Joan Baez's pockets of sanity
Folk legend finds consciousness and compassion through music
Ever since Joan Baez, alongside Bill Wood and Ted Alevizos, emerged from a friend's basement with the 1959 LP Folksingers 'Round Harvard Square, she has released countless albums. She has recorded songs in Spanish, and many other languages, served as an indelible voice for the Civil Rights era, and brought issues such as mass incarceration and inequality to the masses. Baez hasn't unveiled any new, original songs in many years. These days, she channels her thoughts with a paintbrush and canvas. "One day the songwriting stopped flowing. If it didn't pop up naturally, I didn't want to do it," Baez says. "It's kind of the same with painting, it just comes. But I suspect the painting is going to stay."

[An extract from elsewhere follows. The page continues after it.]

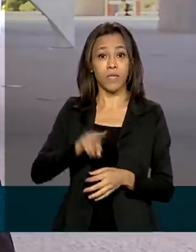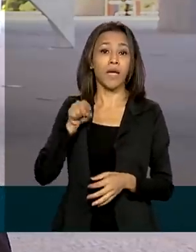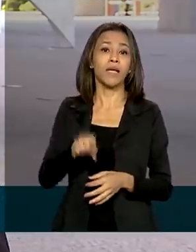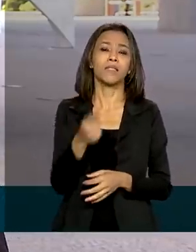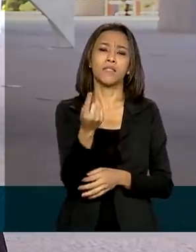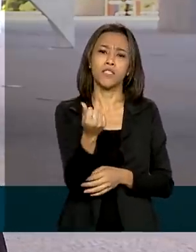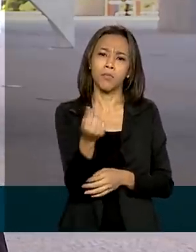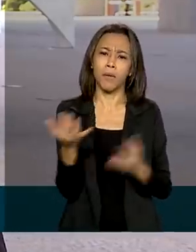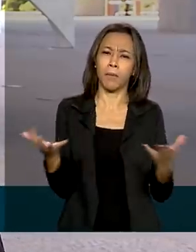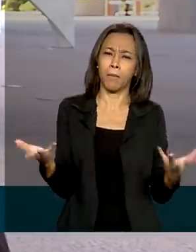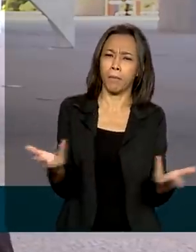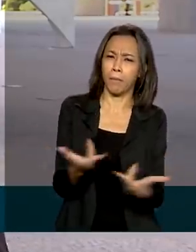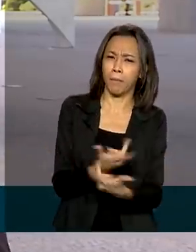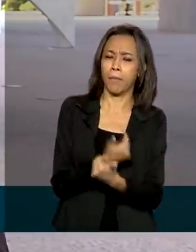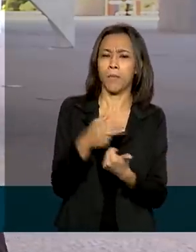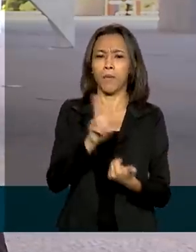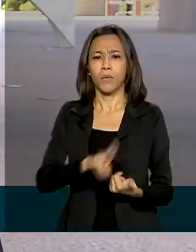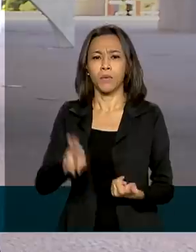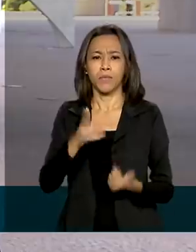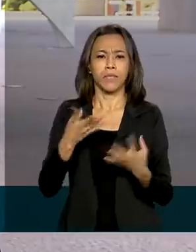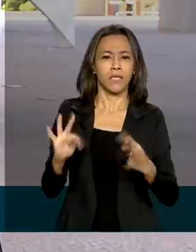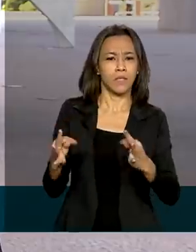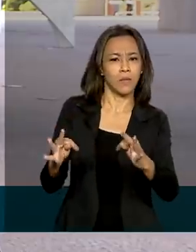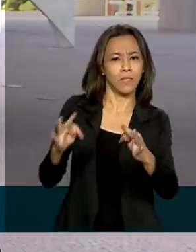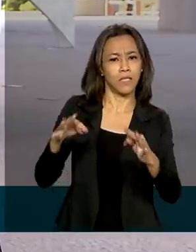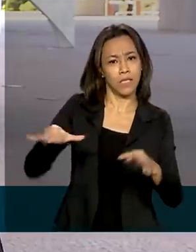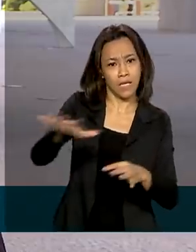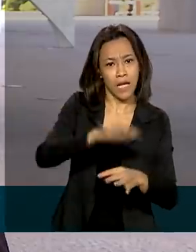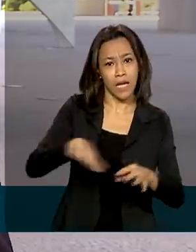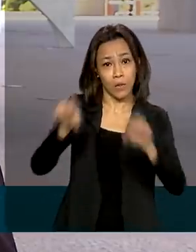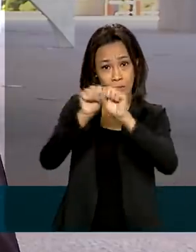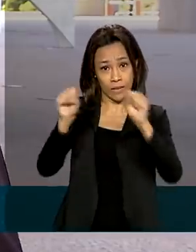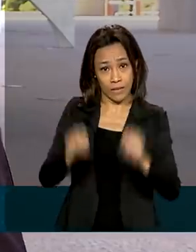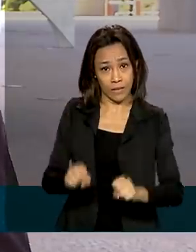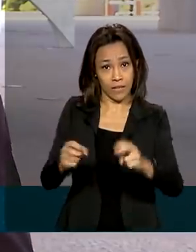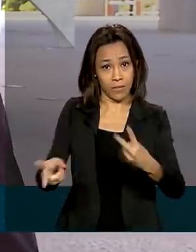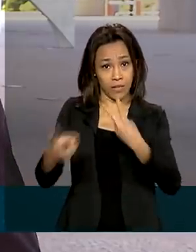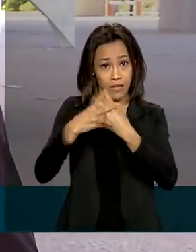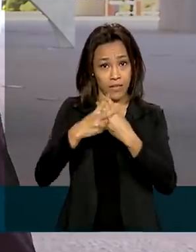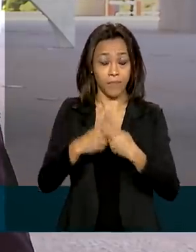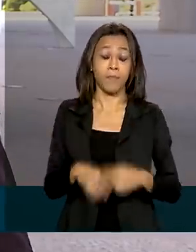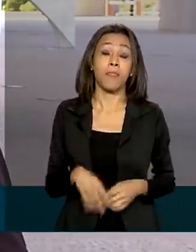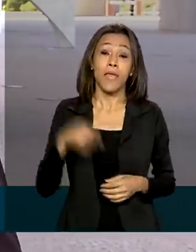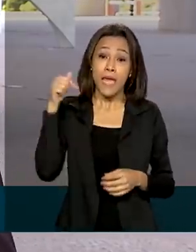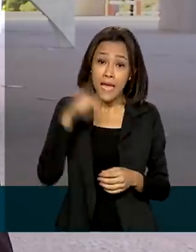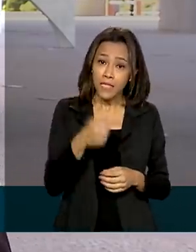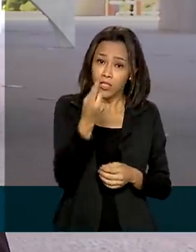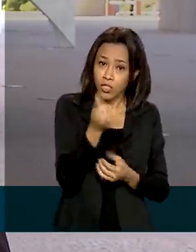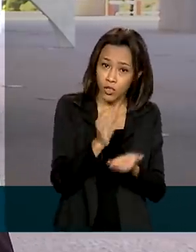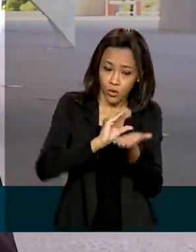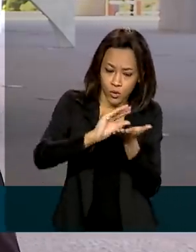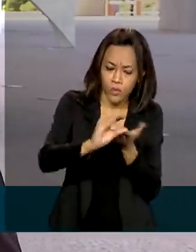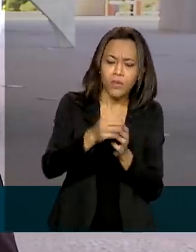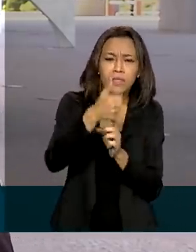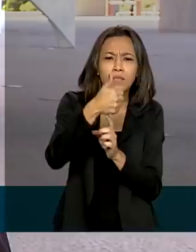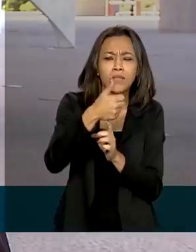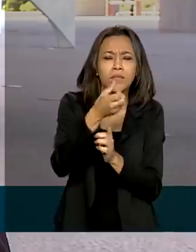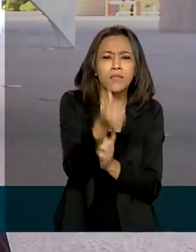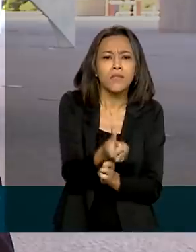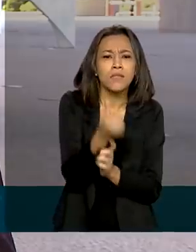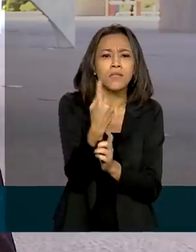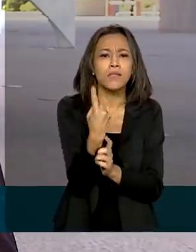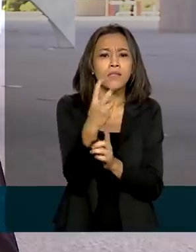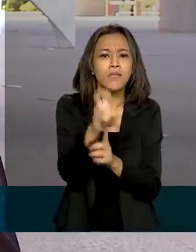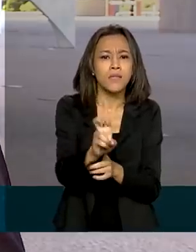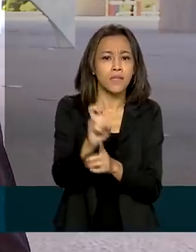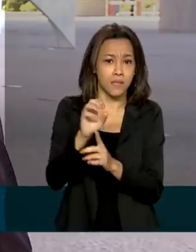e também a modernização do sistema penal. De acordo com o texto, esse crédito suplementar de 615 milhões de reais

The project she's talking about revolves around portraits — a series depicting people she knows who have made a difference in the world through nonviolent means.
"I will make an album," Baez says.
But at 75 years old, it's difficult to say when that will happen, and she's inclined to taking her time and letting it happen naturally. "I need to find the songs," she says. "I found a couple by Richard Thompson, I found a couple by Tom Waits. I just have to keep researching and finding stuff that fits me."
Baez found massive success by reinterpreting songs written by other artists. Her iconic performances of the Band's "The Night That Drove Old Dixie Down" and the traditional folk ballad made famous by Pete Seeger, "We Shall Overcome," define her repertoire. And her reverence for other artists' work extends beyond her predecessors and peers. Baez has also championed artists early in their careers, playing songs by the Indigo Girls, Dar Williams, and others. Doing so offered a foothold to younger artists in a climate that no longer offers the abundant opportunities rising folk musicians experienced in the 1960s and '70s. "It was like an overflow of talent. Huge talent. It crossed over from being counter-culture to being a culture. You'd turn the radio on and you'd hear folk music," Baez says. "There are people who long to have that repeated. It's not going to be repeated. But it's going to be replaced by something."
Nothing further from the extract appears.